Injuries like the ones the Braves’ stars suffered don’t always have happy endings. Declines like those experienced by some of the team’s other contributors can’t be hand-waved away. Maybe Olson and Albies will pick up like nothing ever went wrong; maybe Harris just experienced a bit of poor luck and will bounce back. The potential here is clear: the best team in baseball, awash in stars and with few weaknesses. Would it surprise you if the Braves won 105 games? No! But the downside case is clearer than ever. Atlanta is at an inflection point, one I didn’t expect after the team’s 2023 dominance.
5. Is the AL Central for real?
In 2024, the AL Central was one of the game’s pleasant surprises. Sure, the White Sox were putrid, but the Guardians, Royals, and Tigers all made the playoffs. The Twins, preseason favorites in the division, finished above .500. And it wasn’t just the fact that all these teams made it to October; they did it with flair. Bobby Witt Jr. and Skubal took the leap to superstardom. Ragans, Riley Greene, Steven Kwan, and Tanner Bibee each unlocked something. Byron Buxton and Carlos Correa were both great even in limited time. José Ramírez is still José Ramírez.

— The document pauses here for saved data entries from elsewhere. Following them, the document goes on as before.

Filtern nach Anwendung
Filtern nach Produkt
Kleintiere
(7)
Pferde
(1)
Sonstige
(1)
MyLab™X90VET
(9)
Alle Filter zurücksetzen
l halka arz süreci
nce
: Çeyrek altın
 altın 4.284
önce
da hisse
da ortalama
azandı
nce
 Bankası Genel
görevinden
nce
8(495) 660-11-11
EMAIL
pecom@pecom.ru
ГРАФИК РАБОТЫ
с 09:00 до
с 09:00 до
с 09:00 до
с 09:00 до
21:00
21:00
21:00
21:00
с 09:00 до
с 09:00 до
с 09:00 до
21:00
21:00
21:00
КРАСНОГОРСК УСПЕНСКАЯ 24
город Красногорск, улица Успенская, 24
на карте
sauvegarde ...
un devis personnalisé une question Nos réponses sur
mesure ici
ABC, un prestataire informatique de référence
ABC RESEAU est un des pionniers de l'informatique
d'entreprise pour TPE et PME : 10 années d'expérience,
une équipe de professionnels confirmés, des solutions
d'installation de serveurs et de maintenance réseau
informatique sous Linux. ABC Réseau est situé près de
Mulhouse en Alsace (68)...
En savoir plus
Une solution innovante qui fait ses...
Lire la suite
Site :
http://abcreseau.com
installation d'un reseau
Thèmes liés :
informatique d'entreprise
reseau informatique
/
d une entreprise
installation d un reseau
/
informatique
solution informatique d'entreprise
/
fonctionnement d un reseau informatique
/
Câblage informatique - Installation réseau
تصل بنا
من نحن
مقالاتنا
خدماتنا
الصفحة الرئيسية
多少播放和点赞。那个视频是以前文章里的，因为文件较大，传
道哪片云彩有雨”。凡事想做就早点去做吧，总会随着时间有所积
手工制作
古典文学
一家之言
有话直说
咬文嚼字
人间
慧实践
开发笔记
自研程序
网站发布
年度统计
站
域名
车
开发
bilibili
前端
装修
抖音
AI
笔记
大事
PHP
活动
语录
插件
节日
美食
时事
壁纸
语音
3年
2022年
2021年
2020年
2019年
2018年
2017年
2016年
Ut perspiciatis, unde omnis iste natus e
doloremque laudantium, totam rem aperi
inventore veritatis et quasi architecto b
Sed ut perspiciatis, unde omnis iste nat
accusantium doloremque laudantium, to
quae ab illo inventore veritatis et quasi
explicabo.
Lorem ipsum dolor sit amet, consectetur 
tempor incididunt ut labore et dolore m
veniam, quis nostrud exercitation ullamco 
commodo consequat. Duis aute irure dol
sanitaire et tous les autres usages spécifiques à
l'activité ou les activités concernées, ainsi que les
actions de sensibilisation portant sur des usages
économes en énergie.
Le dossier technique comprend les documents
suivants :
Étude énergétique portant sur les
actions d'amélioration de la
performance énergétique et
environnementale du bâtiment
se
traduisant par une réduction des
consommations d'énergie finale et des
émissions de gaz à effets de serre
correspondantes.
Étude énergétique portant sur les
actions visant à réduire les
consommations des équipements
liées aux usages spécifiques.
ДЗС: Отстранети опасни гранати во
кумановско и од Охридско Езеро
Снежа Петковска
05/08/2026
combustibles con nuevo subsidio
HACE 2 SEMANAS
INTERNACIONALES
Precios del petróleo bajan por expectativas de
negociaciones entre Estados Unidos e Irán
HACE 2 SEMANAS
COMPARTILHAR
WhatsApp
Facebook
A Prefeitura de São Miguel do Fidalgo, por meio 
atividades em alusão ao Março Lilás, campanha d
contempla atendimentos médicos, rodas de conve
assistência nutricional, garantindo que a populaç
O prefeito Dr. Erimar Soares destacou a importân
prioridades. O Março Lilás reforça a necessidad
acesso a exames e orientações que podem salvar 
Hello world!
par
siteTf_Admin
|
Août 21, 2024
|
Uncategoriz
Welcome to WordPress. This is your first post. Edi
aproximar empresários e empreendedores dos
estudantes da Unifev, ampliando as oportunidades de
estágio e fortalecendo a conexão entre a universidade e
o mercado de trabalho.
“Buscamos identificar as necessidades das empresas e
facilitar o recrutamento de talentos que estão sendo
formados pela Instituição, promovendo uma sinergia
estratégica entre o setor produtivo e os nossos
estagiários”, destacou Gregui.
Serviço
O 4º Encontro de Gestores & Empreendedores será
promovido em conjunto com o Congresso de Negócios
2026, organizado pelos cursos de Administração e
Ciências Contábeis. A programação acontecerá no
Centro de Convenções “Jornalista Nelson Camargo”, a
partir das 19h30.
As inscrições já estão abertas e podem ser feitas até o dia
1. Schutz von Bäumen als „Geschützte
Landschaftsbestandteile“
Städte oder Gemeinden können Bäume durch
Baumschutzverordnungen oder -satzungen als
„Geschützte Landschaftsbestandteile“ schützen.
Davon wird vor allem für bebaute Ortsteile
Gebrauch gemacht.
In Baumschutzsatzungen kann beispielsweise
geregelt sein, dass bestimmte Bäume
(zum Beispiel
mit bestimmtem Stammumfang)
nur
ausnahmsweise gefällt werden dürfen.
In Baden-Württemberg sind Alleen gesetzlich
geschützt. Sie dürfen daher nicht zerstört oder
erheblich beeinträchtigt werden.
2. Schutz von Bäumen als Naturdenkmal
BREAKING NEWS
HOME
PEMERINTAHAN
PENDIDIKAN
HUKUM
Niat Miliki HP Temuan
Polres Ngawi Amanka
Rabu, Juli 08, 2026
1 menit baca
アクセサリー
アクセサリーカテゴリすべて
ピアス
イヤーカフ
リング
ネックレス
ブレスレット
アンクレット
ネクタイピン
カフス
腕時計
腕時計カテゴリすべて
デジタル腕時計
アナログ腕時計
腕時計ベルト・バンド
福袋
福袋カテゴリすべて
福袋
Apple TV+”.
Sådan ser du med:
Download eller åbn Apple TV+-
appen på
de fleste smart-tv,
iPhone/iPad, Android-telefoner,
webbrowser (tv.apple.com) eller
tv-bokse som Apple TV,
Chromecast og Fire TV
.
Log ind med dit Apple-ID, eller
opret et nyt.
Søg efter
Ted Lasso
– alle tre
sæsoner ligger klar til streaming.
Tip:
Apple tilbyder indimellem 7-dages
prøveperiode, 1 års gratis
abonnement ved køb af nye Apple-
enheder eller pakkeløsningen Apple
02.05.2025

The central divisions have developed a reputation for generally being pretty boring. Some of that has to do with the low payrolls and relatively scant win totals that have come out of the region over the past decade. Some of it is cultural stereotypes about the Midwest seeping into sports. Some of it is because if we’re being honest, some of these Central teams have been pretty boring in recent years.
The Royals assembling a stellar rotation around their generational shortstop is a blast. The Tigers persevering even after having a few top draft picks turn out to be busts and managing to find other tentpole stars reminds me of the glory days of Miguel Cabrera and Justin Verlander. The Guardians whipping up wins out of nowhere and leaning on a dominant closer and bullpen to complement their scrappy offense feels very Cleveland. Even the Twins have an identity – it just happens to be centered around having talented yet fragile players.
Last season was a fun story, but will it hold in 2025? We’re projecting all four of those teams to finish between 79 and 84 wins. The White Sox won’t be quite as bad as they were last year (presumably), which means fewer free victories sloshing around. If our odds are close to right and the West and East beat up on this group, the fun could vanish quickly. I described some great players, but with different framing, this could look depressing. The Royals traded away pitching because their offense desperately needed a boost, and it might still need a boost after that. The Guardians traded several of last year’s key contributors and have one of the worst rotations in baseball. The Tigers are about three hitters short. It seems like everyone on the Twins is guaranteed to get hurt eventually. I can make this sound bad if I want to.
The truth is, we just don’t know. The balance of power between the divisions is difficult to predict beforehand. There are too many moving parts to say anything with great certainty. But this much I am certain of: A vibrant AL Central would lead to a ton of fun playoff races. Depending on how you count it, there are as many as 12 AL teams with legitimate playoff aspirations. If that ends up being the case, it’ll be because these four teams backed up last year’s showing.